At the end of the eighteenth century the Stroudwater Navigation and the Thames and Severn Canal had been opened and provided efficient and cheap transport to the towns it served.
The general area was engaged in woollen cloth manufacture, and there were also carpet mills, and the canals gave the nearby town of Stroud a considerable competitive advantage; accordingly, Dursley was declining, not being connected to a means of transport.
[1][2] In 1852 a meeting was held at Dursley at which there was considerable support for a branch line railway, but this took some time to arrange.
The line was also worked by the Midland Railway, but it was loss-making from the outset, particularly because of the need to make heavy interest payments on debentures.
[3] Fearing difficulty in avoiding bankruptcy, the company arranged to work the line itself from September 1857, using the construction contractor's 0-4-0T locomotive.
They bought it for £434 10s and hired two Midland Railway four-wheel coaches, but they found that this hardly made any saving in outgoings.

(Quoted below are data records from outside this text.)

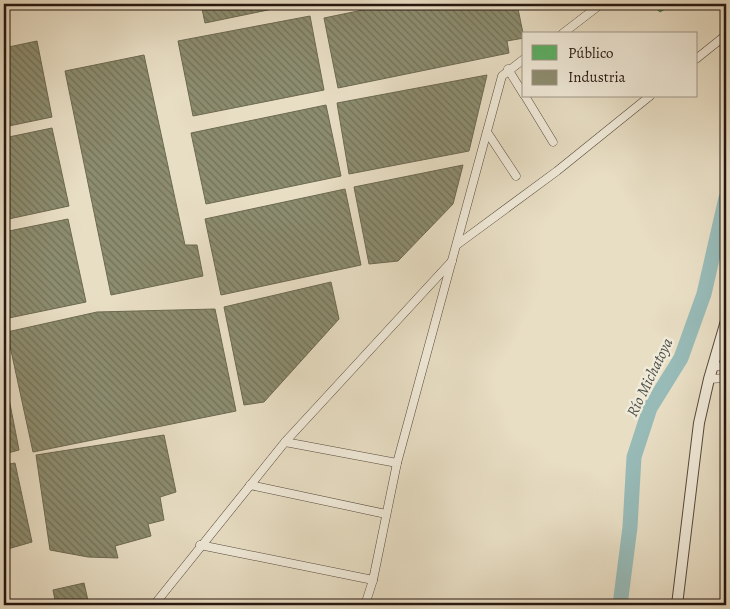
<svg xmlns="http://www.w3.org/2000/svg" width="730" height="609" viewBox="0 0 730 609" font-family="Alegreya,serif">
<defs>
<pattern id="public-back-hatch" width="6" height="6" patternUnits="userSpaceOnUse" patternTransform="scale(1.25)"><rect width="6" height="6" fill="#5aae61"/><path d="M-1 5l2 2M0 0l6 6M5-1l2 2" fill="none" stroke="#4a8d4f"/></pattern>
<pattern id="industry-back-hatch" width="6" height="6" patternUnits="userSpaceOnUse" patternTransform="scale(1.25)"><rect width="6" height="6" fill="#8c8c6e"/><path d="M-1 5l2 2M0 0l6 6M5-1l2 2" fill="none" stroke="#727159"/></pattern>
</defs>
<rect width="100%" height="100%" fill="#e8dec4"/>
<filter id="stains"><feTurbulence type="fractalNoise" baseFrequency=".004" numOctaves="4"/><feColorMatrix values="0 0 0 0 .2 0 0 0 0 .09 0 0 0 0 .02 0 0 0 .5 -.17"/></filter>
<radialGradient id="worn" r=".72"><stop offset=".6" stop-color="#630" stop-opacity="0"/><stop offset="1" stop-color="#630" stop-opacity=".3"/></radialGradient>
<polygon fill="url(#public-back-hatch)" stroke="#4a8149" points="651,4 673,4 660,12"/>
<g fill="url(#industry-back-hatch)" stroke="#6d6952">
<polygon points="201,4 297,4 205,23"/>
<polygon points="392,4 517,4 524,38 507,41 509,53 338,88 324,18"/>
<polygon points="310,16 324,90 193,116 178,41"/>
<polygon points="37,41 52,117 4,127 4,48"/>
<polygon points="144,55 185,245 197,245 203,276 111,295 65,71"/>
<polygon points="487,75 469,151 349,174 337,103"/>
<polygon points="326,105 341,176 206,204 191,133"/>
<polygon points="52,128 69,206 4,220 4,138"/>
<polygon points="463,165 453,204 398,261 369,264 354,187"/>
<polygon points="345,189 361,265 221,295 205,219"/>
<polygon points="68,219 86,302 4,319 4,232"/>
<polygon points="331,282 339,319 264,402 244,405 224,307"/>
<polygon points="215,309 236,411 33,452 7,332 97,312"/>
<polygon points="4,373 19,450 4,454"/>
<polygon points="164,435 176,492 160,497 164,520 148,524 151,536 115,546 118,558 88,557 50,550 36,455"/>
<polygon points="15,463 32,542 4,550 4,465"/>
<polygon points="84,583 89,605 56,605 53,590"/>
</g>
<g fill="none" stroke-linecap="round" stroke-linejoin="round">
<polyline stroke="#98bbb8" stroke-width="15" points="620,605 630,527 634,457 650,408 681,358 704,294 726,198"/>
<defs>
<g id="minor">
<polyline points="562,34 601,4"/>
<polyline points="696,59 726,35"/>
<polyline points="508,69 524,95"/>
<polyline points="525,96 553,142"/>
<polyline points="487,132 516,176"/>
<polyline points="458,244 557,171 650,96"/>
<polyline points="713,366 726,367"/>
<polyline points="709,379 726,378"/>
<polyline points="285,442 397,463"/>
<polyline points="250,485 386,514"/>
<polyline points="200,545 373,580"/>
<polyline points="154,605 285,442 452,261"/>
<polyline points="365,605 373,580 397,463 502,76 524,59"/>
</g>
<polyline id="tertiary" points="677,605 699,423 709,379 726,321"/>
</defs>
<use href="#minor" stroke="#56493d" stroke-width="9"/>
<use href="#tertiary" stroke="#56493d" stroke-width="12"/>
<use href="#minor" stroke="#f0ead9" stroke-width="8"/>
<use href="#tertiary" stroke="#f0ead9" stroke-width="10"/>
</g>
<g text-anchor="middle" stroke-width="5" stroke-linejoin="round" paint-order="stroke">
<g font-size="16" font-style="italic" fill="#4e504b" stroke="#f0ead9">
<text transform="translate(649 377) rotate(-64)" y="6">Río Michatoya</text>
</g>
</g>
<rect width="730" height="609" fill="none" stroke="#e8dec4" stroke-width="20"/>
<rect x="5" y="5" width="720" height="599" fill="none" stroke="#261710" stroke-width="2.5"/>
<rect x="10" y="10" width="710" height="589" fill="none" stroke="#261710"/>
<rect x="522" y="32" width="175" height="65" fill="#f0ead9" stroke="#9f9689"/>
<rect x="532" y="45" width="25" height="15" fill="#5aae61" stroke="#9f9689"/>
<text x="568" y="58" font-size="15" fill="#261710">Público</text>
<rect x="532" y="70" width="25" height="15" fill="#8c8c6e" stroke="#9f9689"/>
<text x="568" y="82" font-size="15" fill="#261710">Industria</text>
<rect width="100%" height="100%" filter="url(#stains)"/>
<rect width="100%" height="100%" fill="url(#worn)"/>
</svg>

As early as September 1857 the suggestion was made that the company should sell its line to the Midland Railway, as the only way out of the financial difficulty.
The matter needed Parliamentary authorisation, and this was obtained in a Midland Railway General Powers Act on 28 June 1861.
The very limited goods traffic originating on the line was enhanced by the development at Dursley station of the works of R A Lister and Company, manufacturers of agricultural machinery and later, internal combustion engines.